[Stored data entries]
• • •
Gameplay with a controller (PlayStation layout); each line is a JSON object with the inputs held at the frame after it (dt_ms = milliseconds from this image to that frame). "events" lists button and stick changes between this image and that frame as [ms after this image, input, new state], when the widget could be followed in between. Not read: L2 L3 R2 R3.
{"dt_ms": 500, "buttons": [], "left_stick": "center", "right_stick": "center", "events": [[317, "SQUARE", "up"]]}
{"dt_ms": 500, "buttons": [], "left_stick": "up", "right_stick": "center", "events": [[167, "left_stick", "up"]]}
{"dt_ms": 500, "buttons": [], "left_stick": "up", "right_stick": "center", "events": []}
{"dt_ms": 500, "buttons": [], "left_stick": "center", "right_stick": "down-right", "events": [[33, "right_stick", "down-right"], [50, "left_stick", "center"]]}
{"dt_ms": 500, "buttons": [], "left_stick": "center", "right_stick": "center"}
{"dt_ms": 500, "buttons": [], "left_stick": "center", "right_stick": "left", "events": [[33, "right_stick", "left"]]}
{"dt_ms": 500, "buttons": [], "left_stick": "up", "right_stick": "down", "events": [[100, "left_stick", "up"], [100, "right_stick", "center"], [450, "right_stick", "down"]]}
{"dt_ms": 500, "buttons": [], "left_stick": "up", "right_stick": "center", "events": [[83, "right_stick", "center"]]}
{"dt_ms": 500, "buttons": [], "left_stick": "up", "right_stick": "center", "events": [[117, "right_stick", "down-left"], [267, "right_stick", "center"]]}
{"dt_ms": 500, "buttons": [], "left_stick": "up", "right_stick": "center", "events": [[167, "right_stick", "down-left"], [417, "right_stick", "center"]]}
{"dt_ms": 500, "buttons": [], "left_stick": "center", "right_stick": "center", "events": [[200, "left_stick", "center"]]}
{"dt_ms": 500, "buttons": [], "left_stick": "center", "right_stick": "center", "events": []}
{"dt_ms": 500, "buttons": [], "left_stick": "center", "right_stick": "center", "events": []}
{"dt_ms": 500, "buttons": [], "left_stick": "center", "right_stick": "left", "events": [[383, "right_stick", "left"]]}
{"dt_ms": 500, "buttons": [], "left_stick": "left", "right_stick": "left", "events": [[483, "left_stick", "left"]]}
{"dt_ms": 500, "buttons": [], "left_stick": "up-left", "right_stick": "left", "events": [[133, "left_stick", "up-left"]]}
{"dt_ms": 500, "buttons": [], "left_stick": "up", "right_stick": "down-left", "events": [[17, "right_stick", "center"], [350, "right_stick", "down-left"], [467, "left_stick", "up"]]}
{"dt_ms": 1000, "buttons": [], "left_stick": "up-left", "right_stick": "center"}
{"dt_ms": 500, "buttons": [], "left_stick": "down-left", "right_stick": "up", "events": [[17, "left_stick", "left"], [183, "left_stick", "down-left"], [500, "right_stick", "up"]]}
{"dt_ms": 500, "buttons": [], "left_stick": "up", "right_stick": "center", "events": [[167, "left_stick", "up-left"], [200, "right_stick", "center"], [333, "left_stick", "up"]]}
• • •
■ Exercise aim: All of the entries above need to be reproduced exactly.

■ Answer to this task:
Gameplay with a controller (PlayStation layout); each line is a JSON object with the inputs held at the frame after it (dt_ms = milliseconds from this image to that frame). "events" lists button and stick changes between this image and that frame as [ms after this image, input, new state], when the widget could be followed in between. Not read: L2 L3 R2 R3.
{"dt_ms": 500, "buttons": [], "left_stick": "center", "right_stick": "center", "events": [[317, "SQUARE", "up"]]}
{"dt_ms": 500, "buttons": [], "left_stick": "up", "right_stick": "center", "events": [[167, "left_stick", "up"]]}
{"dt_ms": 500, "buttons": [], "left_stick": "up", "right_stick": "center", "events": []}
{"dt_ms": 500, "buttons": [], "left_stick": "center", "right_stick": "down-right", "events": [[33, "right_stick", "down-right"], [50, "left_stick", "center"]]}
{"dt_ms": 500, "buttons": [], "left_stick": "center", "right_stick": "center"}
{"dt_ms": 500, "buttons": [], "left_stick": "center", "right_stick": "left", "events": [[33, "right_stick", "left"]]}
{"dt_ms": 500, "buttons": [], "left_stick": "up", "right_stick": "down", "events": [[100, "left_stick", "up"], [100, "right_stick", "center"], [450, "right_stick", "down"]]}
{"dt_ms": 500, "buttons": [], "left_stick": "up", "right_stick": "center", "events": [[83, "right_stick", "center"]]}
{"dt_ms": 500, "buttons": [], "left_stick": "up", "right_stick": "center", "events": [[117, "right_stick", "down-left"], [267, "right_stick", "center"]]}
{"dt_ms": 500, "buttons": [], "left_stick": "up", "right_stick": "center", "events": [[167, "right_stick", "down-left"], [417, "right_stick", "center"]]}
{"dt_ms": 500, "buttons": [], "left_stick": "center", "right_stick": "center", "events": [[200, "left_stick", "center"]]}
{"dt_ms": 500, "buttons": [], "left_stick": "center", "right_stick": "center", "events": []}
{"dt_ms": 500, "buttons": [], "left_stick": "center", "right_stick": "center", "events": []}
{"dt_ms": 500, "buttons": [], "left_stick": "center", "right_stick": "left", "events": [[383, "right_stick", "left"]]}
{"dt_ms": 500, "buttons": [], "left_stick": "left", "right_stick": "left", "events": [[483, "left_stick", "left"]]}
{"dt_ms": 500, "buttons": [], "left_stick": "up-left", "right_stick": "left", "events": [[133, "left_stick", "up-left"]]}
{"dt_ms": 500, "buttons": [], "left_stick": "up", "right_stick": "down-left", "events": [[17, "right_stick", "center"], [350, "right_stick", "down-left"], [467, "left_stick", "up"]]}
{"dt_ms": 1000, "buttons": [], "left_stick": "up-left", "right_stick": "center"}
{"dt_ms": 500, "buttons": [], "left_stick": "down-left", "right_stick": "up", "events": [[17, "left_stick", "left"], [183, "left_stick", "down-left"], [500, "right_stick", "up"]]}
{"dt_ms": 500, "buttons": [], "left_stick": "up", "right_stick": "center", "events": [[167, "left_stick", "up-left"], [200, "right_stick", "center"], [333, "left_stick", "up"]]}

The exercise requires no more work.